Trade and Industry in Tudor and Stuart England by Sybil M. Jack

Trade and Industry in Tudor and Stuart England by Sybil M. Jack

Author:Sybil M. Jack [Jack, Sybil M.]
Language: eng
Format: epub
ISBN: 9780049421561
Google: cxWLQgAACAAJ
Publisher: Allen & Unwin
Published: 1977-01-15T16:04:04+00:00


SHIP BUILDING: EVIDENCE OF GROWTH BUT ALSO OF TRADITIONALISM

Not all this tonnage was necessarily English built but there is evidence to suggest that English ship-building yards were becoming larger in scale and more efficient, and furthermore to show that royal concern over the navy played an important part in this.

Owing to the interest that there has always been in Drake’s navy, we are rather better informed about the building of the royal ships and large merchantmen than we might otherwise be. It is clear that at the beginning of the period large ship-building yards hardly existed. Such yards would have to provide sufficiently continuous employment for shipwrights of all sorts to encourage them to settle in the neighbourhood. This would reduce costs per unit by eliminating the discontinuities of ad hoc arrangements and by providing a team with experience of working together. Without continuous demand, however, such teams would tend to scatter to points at which there was enough demand to keep a smaller team going, or even to become peripatetic. When Henry VIII wanted to build the Henry Grace à Dieu he had to press men from all over England to assemble the yard force necessary, and the list of places from which they were brought may serve as a rough guide to ship-building centres as they then existed: Plymouth, Dartmouth, Bere Regis, Exeter, Saltash, Bradford, Bristol, Southampton, Exmouth, Poole, Ipswich, Brightlingsea, Yarmouth, Hull, Beverley and York predominate.95 Not the least useful aspect of the Tudors’ decision to keep a more or less permanent number of royal ships was possibly the fact that thereby they kept a permanent royal shipyard in being, and the royal dockyards at Woolwich, Depďord and Greenwich, and later at Chatham, provided a nucleus of skilled workers for non-naval yards, so that ship building on the Thames increased and some traditions of building developed. In this, as in other matters, the passing on of knowledge tended to be almost a family affair, and although in the Pett family there seems to have been open hostility between some of the members,98 Phineas Pen’s autobiography shows how important the passing of knowledge between master and servant was to the training of apprentices, even in this art. Moreover, the men who were the king’s master ship builders also ran private yards, which meant that designs became widely used.

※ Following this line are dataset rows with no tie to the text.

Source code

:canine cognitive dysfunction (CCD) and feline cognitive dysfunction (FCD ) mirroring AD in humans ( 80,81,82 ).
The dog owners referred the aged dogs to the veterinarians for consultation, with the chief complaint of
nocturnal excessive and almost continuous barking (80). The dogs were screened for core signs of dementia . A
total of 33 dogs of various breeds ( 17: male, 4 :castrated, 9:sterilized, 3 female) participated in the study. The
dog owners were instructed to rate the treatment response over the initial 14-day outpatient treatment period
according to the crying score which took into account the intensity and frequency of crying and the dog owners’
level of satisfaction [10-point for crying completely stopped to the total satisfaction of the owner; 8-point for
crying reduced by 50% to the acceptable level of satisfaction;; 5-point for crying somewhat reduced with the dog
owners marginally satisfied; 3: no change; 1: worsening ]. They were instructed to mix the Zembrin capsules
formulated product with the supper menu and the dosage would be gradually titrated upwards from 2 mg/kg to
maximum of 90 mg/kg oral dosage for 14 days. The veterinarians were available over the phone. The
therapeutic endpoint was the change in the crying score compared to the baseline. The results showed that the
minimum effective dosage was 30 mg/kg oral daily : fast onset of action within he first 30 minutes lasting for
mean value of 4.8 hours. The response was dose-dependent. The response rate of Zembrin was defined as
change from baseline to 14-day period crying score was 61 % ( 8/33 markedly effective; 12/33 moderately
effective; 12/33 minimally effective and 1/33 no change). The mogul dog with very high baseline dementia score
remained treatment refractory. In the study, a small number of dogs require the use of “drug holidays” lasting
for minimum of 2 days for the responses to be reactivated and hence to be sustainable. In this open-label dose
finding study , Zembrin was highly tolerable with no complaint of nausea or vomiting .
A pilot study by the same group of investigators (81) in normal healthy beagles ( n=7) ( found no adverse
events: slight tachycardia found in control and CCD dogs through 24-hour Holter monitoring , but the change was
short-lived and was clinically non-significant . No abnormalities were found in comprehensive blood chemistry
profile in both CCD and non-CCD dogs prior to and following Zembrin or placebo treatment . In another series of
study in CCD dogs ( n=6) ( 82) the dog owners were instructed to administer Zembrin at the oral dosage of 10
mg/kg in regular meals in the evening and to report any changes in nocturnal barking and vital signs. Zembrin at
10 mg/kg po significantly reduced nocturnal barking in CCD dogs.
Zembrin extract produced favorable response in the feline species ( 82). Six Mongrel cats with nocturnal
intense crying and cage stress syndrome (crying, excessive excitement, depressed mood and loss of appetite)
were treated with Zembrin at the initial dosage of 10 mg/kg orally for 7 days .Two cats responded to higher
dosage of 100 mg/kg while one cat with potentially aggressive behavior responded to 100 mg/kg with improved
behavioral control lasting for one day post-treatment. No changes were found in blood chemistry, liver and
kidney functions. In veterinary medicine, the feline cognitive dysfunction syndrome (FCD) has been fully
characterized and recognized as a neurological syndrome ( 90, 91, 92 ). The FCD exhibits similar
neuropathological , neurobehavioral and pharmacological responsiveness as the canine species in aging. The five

It is hard to tell how many men were employed in a single yard, and how long a large ship took to build at the beginning of the period. In 1559 there were some 550 men at work repairing, rebuilding and building twenty-two ships at Dartford, Woolwich and Portsmouth, but this was a moment of pressure.97 The largest ships throughout the period seem to have taken about nine months to a year from the moment of laying the keel to the launch, but smaller ones were probably quicker, though not necessarily proportionately so.

Despite the attention which has been lavished on the great ships, however, we are still remarkably ignorant about any technical advances there may have been in the period.